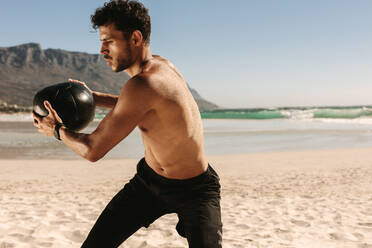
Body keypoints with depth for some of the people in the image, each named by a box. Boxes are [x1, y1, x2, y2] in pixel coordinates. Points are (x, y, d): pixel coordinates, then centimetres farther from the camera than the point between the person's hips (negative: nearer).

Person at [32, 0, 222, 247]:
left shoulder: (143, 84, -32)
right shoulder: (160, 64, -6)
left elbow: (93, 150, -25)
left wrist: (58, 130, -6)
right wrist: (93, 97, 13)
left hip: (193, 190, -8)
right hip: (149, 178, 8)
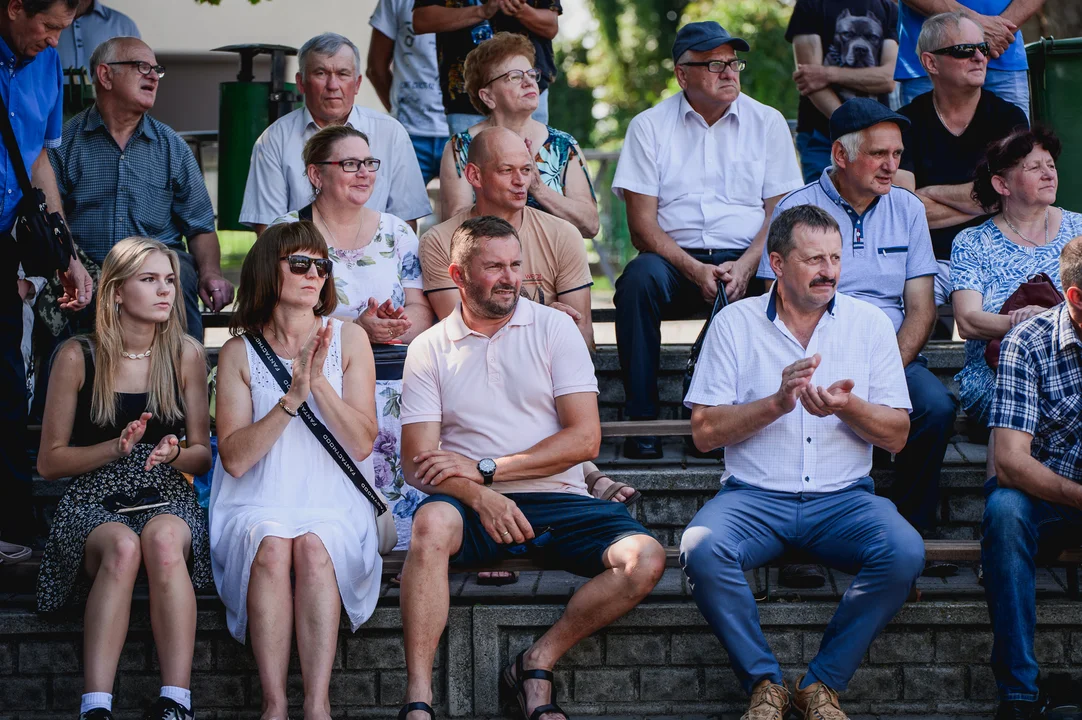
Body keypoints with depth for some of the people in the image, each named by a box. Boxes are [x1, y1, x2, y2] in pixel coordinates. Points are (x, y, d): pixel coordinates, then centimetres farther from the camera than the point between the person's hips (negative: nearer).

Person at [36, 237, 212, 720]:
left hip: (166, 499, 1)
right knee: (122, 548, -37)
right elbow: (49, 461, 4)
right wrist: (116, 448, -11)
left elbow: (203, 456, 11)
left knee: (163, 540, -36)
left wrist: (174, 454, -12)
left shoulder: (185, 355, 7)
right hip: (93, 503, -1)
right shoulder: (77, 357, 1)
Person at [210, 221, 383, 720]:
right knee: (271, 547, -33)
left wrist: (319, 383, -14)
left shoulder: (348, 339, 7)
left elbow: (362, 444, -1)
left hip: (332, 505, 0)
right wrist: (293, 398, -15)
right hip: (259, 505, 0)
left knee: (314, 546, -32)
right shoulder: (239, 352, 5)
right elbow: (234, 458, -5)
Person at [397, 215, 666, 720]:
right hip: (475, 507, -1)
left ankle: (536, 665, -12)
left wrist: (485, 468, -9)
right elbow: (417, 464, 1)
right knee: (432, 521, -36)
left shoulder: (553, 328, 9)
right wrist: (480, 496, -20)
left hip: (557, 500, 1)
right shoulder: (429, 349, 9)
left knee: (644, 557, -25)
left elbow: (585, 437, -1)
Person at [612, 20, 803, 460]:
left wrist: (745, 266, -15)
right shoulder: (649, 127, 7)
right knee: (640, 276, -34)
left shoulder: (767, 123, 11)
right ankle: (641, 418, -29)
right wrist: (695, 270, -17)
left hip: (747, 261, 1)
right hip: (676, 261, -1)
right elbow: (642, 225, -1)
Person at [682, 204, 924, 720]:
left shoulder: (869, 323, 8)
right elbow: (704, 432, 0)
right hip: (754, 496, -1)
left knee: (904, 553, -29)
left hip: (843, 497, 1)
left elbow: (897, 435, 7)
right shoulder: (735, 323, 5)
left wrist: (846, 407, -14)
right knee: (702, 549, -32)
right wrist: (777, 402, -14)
◆ ◆ ◆
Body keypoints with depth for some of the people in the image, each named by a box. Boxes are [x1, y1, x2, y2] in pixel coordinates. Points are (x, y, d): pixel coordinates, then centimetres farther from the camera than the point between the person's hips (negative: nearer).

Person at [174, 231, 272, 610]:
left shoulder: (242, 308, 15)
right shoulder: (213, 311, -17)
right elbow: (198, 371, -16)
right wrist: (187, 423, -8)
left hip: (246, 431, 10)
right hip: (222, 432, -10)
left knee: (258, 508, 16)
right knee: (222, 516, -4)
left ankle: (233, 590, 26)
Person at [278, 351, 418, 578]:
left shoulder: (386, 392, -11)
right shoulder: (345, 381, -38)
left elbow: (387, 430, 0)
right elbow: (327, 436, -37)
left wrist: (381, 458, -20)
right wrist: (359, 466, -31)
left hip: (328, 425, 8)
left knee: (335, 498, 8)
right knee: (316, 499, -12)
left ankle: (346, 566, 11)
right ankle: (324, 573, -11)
◆ ◆ ◆
[What to produce]: Collect the lines of the records that include the string "ankle".

[Expected output]:
left ankle: (536, 665, -12)
right ankle: (641, 418, -29)
left ankle: (233, 590, 26)
left ankle: (346, 566, 11)
right ankle: (324, 573, -11)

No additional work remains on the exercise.